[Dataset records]
● ● ●

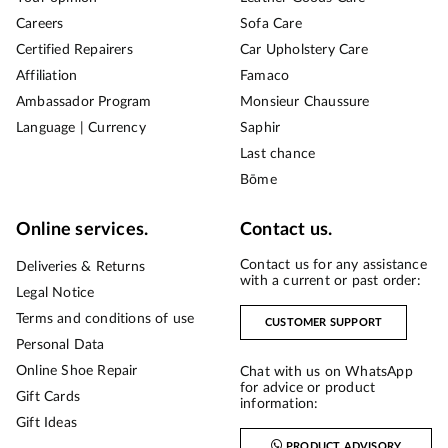
Careers
Sofa Care
Certified Repairers
Car Upholstery Care
Affiliation
Famaco
Ambassador Program
Monsieur Chaussure
Language | Currency
Saphir
Last chance
Bōme
Online services.
Contact us.
Contact us for any assistance
Deliveries & Returns
with a current or past order:
Legal Notice
Terms and conditions of use
CUSTOMER SUPPORT
Personal Data
Online Shoe Repair
Chat with us on WhatsApp
for advice or product
Gift Cards
information:
Gift Ideas
PRODUCT ADVISORY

● ● ●

**Task item:** Please reproduce every row above exactly as it reads, leaving the pictures out of your answer.

**Solution for this exercise:**
Careers
Sofa Care
Certified Repairers
Car Upholstery Care
Affiliation
Famaco
Ambassador Program
Monsieur Chaussure
Language | Currency
Saphir
Last chance
Bōme
Online services.
Contact us.
Contact us for any assistance
Deliveries & Returns
with a current or past order:
Legal Notice
Terms and conditions of use
CUSTOMER SUPPORT
Personal Data
Online Shoe Repair
Chat with us on WhatsApp
for advice or product
Gift Cards
information:
Gift Ideas
PRODUCT ADVISORY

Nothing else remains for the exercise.